Abe Lincoln? He’s rolling in his grave.

Stephen Monson, Golden Valley


Senate Democrats focus on the guns and miss the point

The Democrats in the Senate filibustered to garner a vote on gun control in light of the attack on Pulse nightclub in Orlando. Bravo! The mode of the attack, whether it’s Orlando, Sandy Hook, Aurora or Boston, gets all the attention. Why?

Yes, all of the recent attacks on civilians took place with assault-style weapons, yet do we forget that pressure cookers, planes and trucks full of fertilizer have been used as well? We are so focused on the mode of the attack that we lose sight as to the intent of the attack. People with evil in their hearts and minds will accomplish what they set to do regardless of the method. If government wants to get serious about curbing the attacks, then focus the debate on the intent behind the attacks, not the mode.

Chris Lund, Hamburg


On our larger ‘island,’ roads are the real success story

In her June 15 letter “A different suburban perspective on transit: We are not islands,” Ann Swenson identifies herself as a member of the Edina City Council. Why? She has posited a notion that light rail would be good for Edina. Notwithstanding everybody’s belief that healthy core cities are good for everyone, she proceeds to become derailed.

She tells us that her family has taken light rail to see Twins games, etc. She conveniently ignores the costs of light rail to taxpayers and the motoring public at large. She fails to mention that light rail impedes the flow of all other traffic, making it a net loser in the movement of all foot and other motorized traffic. Nor does she mention that if these same funds poured into light rail rights of way were used for roads, a minimum of four times as many people could make it to their final destinations in less time. Worse, she fails to advise her fellow Edina citizens that the few who ride the rails must be heavily subsidized by the rest of her constituents.

Ms. Swenson, you would serve the public best by listing all of the factors related to light rail and retracting this flight of fancy.

Richard Iffert, Eagan

• • •

A June 16 article regarding the budget impasse at the Legislature points out that a sticking point for House Republicans is funding for the Southwest light-rail line, funding they consider an “expensive boondoggle.”

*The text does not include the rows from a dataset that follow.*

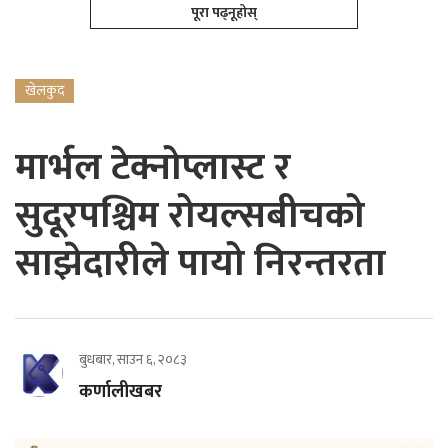
पूरा पढ्नूहोस्
खेलकुद
मार्भल टेक्नोप्लास्ट र
सुदूरपश्चिम रोयल्सबीचको
साझेदारीले पायो निरन्तरता
बुधबार, साउन ६, २०८३
कर्णालीखबर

It could be said that boondoggle, like beauty, is in the eyes of the beholder. For some, spending public money on sports stadiums is a boondoggle. In transportation, building big highways in country areas where they get relatively few users could be considered a boondoggle, as could building an expensive highway bridge over a wild and scenic river, again to accommodate relatively few users.

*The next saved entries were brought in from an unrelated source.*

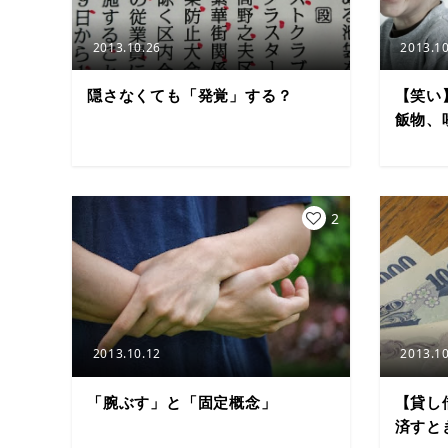
2013.10.26
2013.10
隠さなくても「発覚」する？
【笑い
飯物、
2
2013.10.12
2013.10
「腕ぶす」と「固定概念」
【貸し
済すと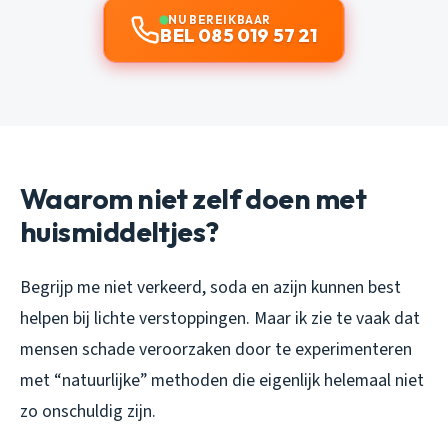
NU BEREIKBAAR
BEL 085 019 57 21
Waarom niet zelf doen met
huismiddeltjes?
Begrijp me niet verkeerd, soda en azijn kunnen best
helpen bij lichte verstoppingen. Maar ik zie te vaak dat
mensen schade veroorzaken door te experimenteren
met “natuurlijke” methoden die eigenlijk helemaal niet
zo onschuldig zijn.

If everything can be a boondoggle, maybe we need to find a standard to separate the good boondoggles from the not-so-good. Environmental degradation and economic competitiveness in our car-oriented region have often been cited and are important concerns. How about adding the time-honored greater good? In this case, usefulness to many users. By this standard, light rail in our metro area of more than 3 million has already proven itself very successful. The Southwest line, connecting many business, manufacturing and technology destinations to people who need to reach them, would do likewise.

Republican legislators in a lucid moment should agree that for the greater good, if for no other, they need to get on board Southwest light rail and other 21st-century transportation projects.

Deb Alper, St. Paul


A sad case, but not reflective of the broader effort

I read with sadness about the alleged wrongdoing by a Community Action program director in Hennepin County (“Ex-nonprofit CEO to plead guilty,” June 16). I realize how lucky I was as an Anoka County social worker (now retired) to be associated with our Community Action program. It is managed with integrity, compassion and accountability by, perhaps, one of the most principled individuals I have had the privilege of knowing, Patrick McFarlane. He and his staff have their ears to the pulse of the community and work tirelessly to provide accessible, cost-effective and caring services to the citizens of our county. They do a great job of “picking up the slack” with programs and services that often are unfunded or underfunded by the county. My hope is that people will skip the broad brush when making generalizations regarding our Community Action programs.